I don't want to spoil where things go from there, although you probably wouldn't be too surprised if I did. It's similar to Romero's neo-vampire film Martin (1977), in that we're never quite sure how much of this is real or merely in Flemyng's mind. It's a fascinating idea, but I'm not sure Romero's making the most of it. I've always admired the strength of his themes, but his films haven't always done full justice to them. Flemyng's changed behaviour is never linked properly to his facelessness, although he does say at one point that "you took the only thing that can't be replaced: my identity."
He couldn't be living in a world more appropriate to the theme, though. He works for a fashion magazine (called Bruiser) and his day-to-day responsibilities include helping to decide who's going to be their next cover girl. Naturally the girl they choose is thrilled and sexually available. Meanwhile his boss is the prince of all tossers, played by Swedish actor Peter Stormare.
It's a world of bullshit and beautiful people, concluding in an Act Three "masquerade", i.e. a horror-themed gimp fetish party. Guess what's about to happen. Spot the irony. The Phantom of the Opera parallels are obvious and presumably deliberate, but they're also a little distracting from the meat of what Romero's really talking about.
It's worth putting this in the context of Romero's career, since despite the fact that he tends these days to make low-budget or straight-to-video movies, he remains one of the most important American directors currently working. Firstly, this film came out in the middle of Romero's longest dry spell. It's his only movie between The Dark Half (1993) and Land of the Dead (2005). More important though are the thematic links. I've already compared it with Martin, but it's also a thematic continuation of the duality he was looking at in Monkeyshines and The Dark Half. You could almost see them as part of a series, although to be honest The Dark Half feels to me more like King than Romero. Nothing wrong with that, mind you.

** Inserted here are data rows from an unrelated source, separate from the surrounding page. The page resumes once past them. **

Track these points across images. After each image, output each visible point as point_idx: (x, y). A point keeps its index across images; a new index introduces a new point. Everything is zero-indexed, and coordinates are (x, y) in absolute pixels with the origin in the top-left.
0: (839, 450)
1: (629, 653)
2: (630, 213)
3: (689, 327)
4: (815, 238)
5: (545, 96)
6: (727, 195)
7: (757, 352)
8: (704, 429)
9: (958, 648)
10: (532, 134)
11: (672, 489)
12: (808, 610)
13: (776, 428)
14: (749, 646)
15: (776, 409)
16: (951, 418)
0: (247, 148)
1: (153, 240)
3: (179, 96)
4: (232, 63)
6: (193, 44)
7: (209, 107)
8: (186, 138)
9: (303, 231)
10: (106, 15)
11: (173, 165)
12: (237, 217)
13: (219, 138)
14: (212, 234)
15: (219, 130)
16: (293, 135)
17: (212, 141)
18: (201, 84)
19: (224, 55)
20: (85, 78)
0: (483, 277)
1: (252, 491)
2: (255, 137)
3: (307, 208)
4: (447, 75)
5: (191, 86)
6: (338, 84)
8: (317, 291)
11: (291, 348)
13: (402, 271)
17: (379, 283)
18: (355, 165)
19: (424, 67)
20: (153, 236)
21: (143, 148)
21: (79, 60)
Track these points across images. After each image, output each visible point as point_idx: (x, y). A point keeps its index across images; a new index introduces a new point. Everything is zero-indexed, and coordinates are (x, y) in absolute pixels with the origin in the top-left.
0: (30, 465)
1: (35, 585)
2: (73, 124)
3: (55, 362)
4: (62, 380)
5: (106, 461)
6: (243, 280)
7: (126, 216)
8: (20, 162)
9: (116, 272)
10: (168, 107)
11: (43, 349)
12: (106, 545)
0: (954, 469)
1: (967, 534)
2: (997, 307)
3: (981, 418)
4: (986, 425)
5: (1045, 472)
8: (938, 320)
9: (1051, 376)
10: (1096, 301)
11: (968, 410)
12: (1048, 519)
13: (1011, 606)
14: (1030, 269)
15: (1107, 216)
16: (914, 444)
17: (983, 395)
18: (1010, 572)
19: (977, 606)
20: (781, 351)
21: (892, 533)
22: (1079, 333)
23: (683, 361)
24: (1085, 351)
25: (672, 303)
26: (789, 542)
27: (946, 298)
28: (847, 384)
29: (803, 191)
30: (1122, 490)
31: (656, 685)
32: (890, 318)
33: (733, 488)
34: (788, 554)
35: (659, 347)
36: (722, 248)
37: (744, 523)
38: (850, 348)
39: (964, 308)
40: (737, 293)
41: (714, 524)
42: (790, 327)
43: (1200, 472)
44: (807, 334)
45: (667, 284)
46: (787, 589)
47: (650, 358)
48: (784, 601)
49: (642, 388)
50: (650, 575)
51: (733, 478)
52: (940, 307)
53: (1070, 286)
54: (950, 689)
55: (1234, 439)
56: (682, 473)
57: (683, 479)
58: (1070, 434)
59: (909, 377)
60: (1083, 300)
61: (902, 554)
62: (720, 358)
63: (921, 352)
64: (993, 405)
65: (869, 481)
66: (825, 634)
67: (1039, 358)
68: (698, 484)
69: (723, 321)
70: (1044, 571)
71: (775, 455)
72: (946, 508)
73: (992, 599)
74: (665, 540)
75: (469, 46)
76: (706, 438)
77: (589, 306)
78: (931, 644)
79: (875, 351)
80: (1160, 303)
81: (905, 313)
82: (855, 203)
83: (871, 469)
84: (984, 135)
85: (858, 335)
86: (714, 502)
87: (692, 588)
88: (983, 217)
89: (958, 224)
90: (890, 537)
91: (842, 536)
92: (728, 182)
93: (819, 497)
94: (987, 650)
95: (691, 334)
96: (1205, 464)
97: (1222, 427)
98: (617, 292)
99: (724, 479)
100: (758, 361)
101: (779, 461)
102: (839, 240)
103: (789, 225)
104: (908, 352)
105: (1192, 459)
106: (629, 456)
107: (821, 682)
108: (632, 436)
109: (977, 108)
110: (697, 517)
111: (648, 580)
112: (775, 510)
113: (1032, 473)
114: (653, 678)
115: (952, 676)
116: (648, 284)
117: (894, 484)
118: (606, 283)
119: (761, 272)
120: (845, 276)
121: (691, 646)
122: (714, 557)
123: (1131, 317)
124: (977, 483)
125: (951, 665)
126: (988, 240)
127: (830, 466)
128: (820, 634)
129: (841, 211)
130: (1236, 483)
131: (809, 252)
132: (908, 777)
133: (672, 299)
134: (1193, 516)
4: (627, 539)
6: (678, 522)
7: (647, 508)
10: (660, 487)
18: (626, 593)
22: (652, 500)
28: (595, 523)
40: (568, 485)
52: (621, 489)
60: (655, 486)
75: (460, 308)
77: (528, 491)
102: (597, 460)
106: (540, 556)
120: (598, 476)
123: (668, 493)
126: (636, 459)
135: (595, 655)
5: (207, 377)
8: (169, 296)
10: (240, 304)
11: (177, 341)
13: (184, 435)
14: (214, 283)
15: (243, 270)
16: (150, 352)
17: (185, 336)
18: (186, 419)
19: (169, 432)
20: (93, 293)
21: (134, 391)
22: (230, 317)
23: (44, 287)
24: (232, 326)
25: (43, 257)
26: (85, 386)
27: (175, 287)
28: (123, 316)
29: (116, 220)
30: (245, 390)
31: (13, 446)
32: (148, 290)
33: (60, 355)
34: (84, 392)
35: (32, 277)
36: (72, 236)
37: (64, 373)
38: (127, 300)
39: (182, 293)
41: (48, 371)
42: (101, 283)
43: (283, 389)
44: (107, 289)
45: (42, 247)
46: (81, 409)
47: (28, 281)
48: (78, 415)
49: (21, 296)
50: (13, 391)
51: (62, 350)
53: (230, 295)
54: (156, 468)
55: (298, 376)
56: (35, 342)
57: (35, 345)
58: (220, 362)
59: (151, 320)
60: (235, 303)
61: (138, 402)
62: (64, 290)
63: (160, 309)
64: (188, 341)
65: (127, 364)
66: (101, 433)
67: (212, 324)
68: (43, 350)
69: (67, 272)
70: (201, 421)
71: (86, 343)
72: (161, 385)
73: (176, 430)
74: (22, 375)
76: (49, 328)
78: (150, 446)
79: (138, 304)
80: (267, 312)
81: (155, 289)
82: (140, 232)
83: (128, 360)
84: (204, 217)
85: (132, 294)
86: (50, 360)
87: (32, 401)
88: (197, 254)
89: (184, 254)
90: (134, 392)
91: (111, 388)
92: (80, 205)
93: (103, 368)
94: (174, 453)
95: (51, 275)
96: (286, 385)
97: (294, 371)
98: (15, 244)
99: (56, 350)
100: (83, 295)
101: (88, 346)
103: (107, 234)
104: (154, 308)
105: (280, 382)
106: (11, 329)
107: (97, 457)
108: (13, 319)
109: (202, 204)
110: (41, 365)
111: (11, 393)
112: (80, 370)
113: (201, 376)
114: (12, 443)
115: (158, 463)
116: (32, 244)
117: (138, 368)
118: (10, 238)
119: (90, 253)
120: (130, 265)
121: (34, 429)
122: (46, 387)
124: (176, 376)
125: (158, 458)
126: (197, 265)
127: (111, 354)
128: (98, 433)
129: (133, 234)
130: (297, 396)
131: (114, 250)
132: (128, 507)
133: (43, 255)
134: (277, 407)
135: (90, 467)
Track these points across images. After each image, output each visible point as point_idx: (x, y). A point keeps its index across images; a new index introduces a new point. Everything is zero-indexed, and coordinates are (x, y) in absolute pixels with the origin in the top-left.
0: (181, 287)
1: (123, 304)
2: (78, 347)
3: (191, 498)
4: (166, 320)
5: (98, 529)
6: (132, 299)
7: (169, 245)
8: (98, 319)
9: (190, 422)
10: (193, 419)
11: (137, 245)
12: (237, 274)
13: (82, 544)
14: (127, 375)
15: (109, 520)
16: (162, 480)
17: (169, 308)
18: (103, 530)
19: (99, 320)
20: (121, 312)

It's a good film, although too low-key to please the zombie fanboys. It's also less Kafka-esque than you'd think. Romero has never struck me as a fantasist and here he's making everything so real and down-to-earth, including Flemyng's psychological journey, that it comes across as basically a normal movie with some unexplained mask stuff in it. However the advantage of this is that the film can be both subtle and flexible. The monsters are human and mundane. Flemyng is keeping himself on a leash. It's not a film I'd particularly rush out to recommend to people, but I'm glad I saw it and it's made me keener to check out more of Romero's non-zombie movies.